(Beginning of TASK INPUT)

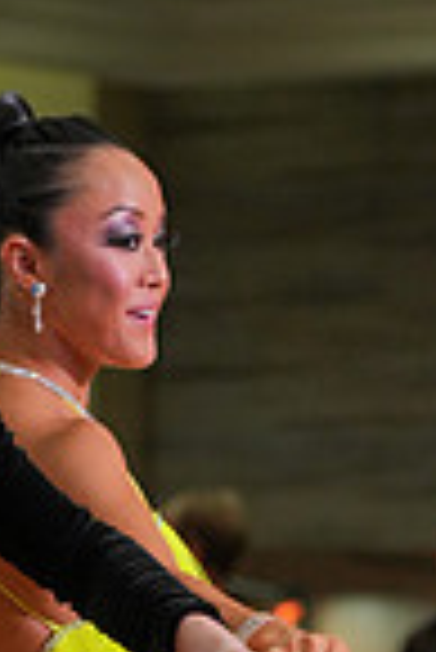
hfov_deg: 3.4
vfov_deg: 5.1
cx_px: -137
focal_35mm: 400
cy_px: 818
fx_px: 7249
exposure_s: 1/400
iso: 1250
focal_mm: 100
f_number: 4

(End of TASK INPUT)

◆ EXERCISE
Leave out the images and repeat the rest of the data word for word.

◆ OUTPUT OF THE TASK
hfov_deg: 3.4
vfov_deg: 5.1
cx_px: -137
focal_35mm: 400
cy_px: 818
fx_px: 7249
exposure_s: 1/400
iso: 1250
focal_mm: 100
f_number: 4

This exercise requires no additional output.